March, 2010

Like nearby tree block, like fallen apple chip.

My family has long told the following story about my father, and at his recent funeral, I included it in my eulogy.

It seems that my dad was visiting his parents in Texas, and borrowed their car to drive to the mall. Once he had finished shopping, he returned outside to the enormous parking lot and realized that he had forgotten where he had parked.

It’s a common enough story, but my dad was both the very image of the absent-minded professor, and also far from automotively inclined. A mall security guard recognized his confusion, and tried to help him narrow down the possibilities.

“What make is the car?” asked the guard.

Pause.

“I don’t know.” A reasonable answer for someone borrowing an unfamiliar vehicle.

“Okay then, so what colour is it?”

Longer pause.

“I… I’m not sure.”

“Sir, you are on your own.”

My dad eventually found the car after an exhaustive search for the little disability wheelchair icon on the licence plate. Turns out it was a navy Buick.

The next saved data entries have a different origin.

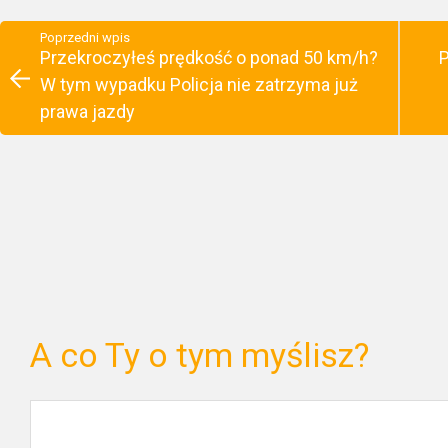
Poprzedni wpis
Przekroczyłeś prędkość o ponad 50 km/h?
P
W tym wypadku Policja nie zatrzyma już
prawa jazdy
A co Ty o tym myślisz?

Naturally, the story has been an endless source of amusement to the rest of us, and not one that we feared repeating.

Which brings us to today.

Walking out of my class at the College this morning, I realized that, not only had I forgotten where I had parked, but also the make, model, and colour of the car I had driven up the hill. You see, we traded our truck to a friend for her moving day, and borrowed her small car in its place.

The College’s parking lot isn’t that large, so it only took me three tries of the key before locating the copper Chevy.

And I’m not even a professor. Sheesh.

The 2010 Dawson City Music Festival in just a few seconds.

Carole and I are excited to be attending our my first Dawson City Music Festival this July: the tickets and room are bought and booked.

We then checked out the proposed slate of bands, and if you should happen to open all of the links on that page at once, something like the following will burst forth from your speakers:

Twenty-eight ungodly seconds of the 2010 DCMF (630KB MP3)

Listening to ‘em all at once is a real time-saver.

Or, if you respond better to an overload of visual stimuli, here are all of the bands’ glamour shots stacked one on top of another. Try to spot your faves:

This sort of thing would be much more common if the concept of time did not exist.

Oh, and why is it that every band has a MySpace page? I though the trend-setters had long ago moved to Facebook. Although, judging by some of the bands’ websites, “trend-setting” is far from the correct term when it comes to Internet presence.

“Springtime is the land awakening. The March winds are the morning yawn.”

"If spring came but once a century instead of once a year, or burst forth with the sound of an earthquake and not in silence, what wonder and expectation there would be in all hearts to behold the miraculous change."

"Is it so small a thing To have enjoy'd the sun, To have lived light in the spring, To have loved, to have thought, to have done."

"Spring has returned. The Earth is like a child that knows poems."

With apologies to Lewis Grizzard, Henry Wadsworth Longfellow, Matthew Arnold, and Rainer Maria Rilke, respectively.

Hastily preparing for the arrival of « la belle-mère. »

Carole’s mother catches her flight from Timmins to Whitehorse today. Unfortunately, she’ll have to wait in the Vancouver airport overnight before boarding the plane for that last leg. They also make you claim your checked luggage for evening layovers, but at least YVR has some pleasant waiting areas — including benches that don’t have armrests all the way along so that you can actually stretch out — and lots of West Coast First Nations’ art to admire.

If colouring books actually contained drawings of mothers-in-law, I'm sure they would look something like this, but perhaps even more spangly.

Once she arrives, she’ll have a chance to rest and recover in the room we formerly called “the office,” but should be properly named “the how-high-can-we-stack-unnecessary-possessions room.” This week’s task is to convert those two things into simply “the guest bedroom, filled with bright blue bins that are, yes, stacked to the ceiling.”

Then comes the awkward decision of what to call my mother-in-law: Mom? Lorraine? La belle-mère? That lady trapped under the fallen bright blue bins?

I think I’ll skip the French option, as the various forms of address for types of mothers is confusing to the English speaker with only high-school-level bilingual credits:

French What it should mean to any reasonable person What it actually means to those darned Frenchies
la mère The mother Mom
ma mère My mother Grandma (pronounced “mémère”)
la belle-mère The beautiful mother Mother-in-law
la belle mer The beautiful sea “Tapioca upset the picnicers’ balance,” for all I know.

I believe I’ll stick with trusty old “Lorraine.” Bienvenue au Yukon.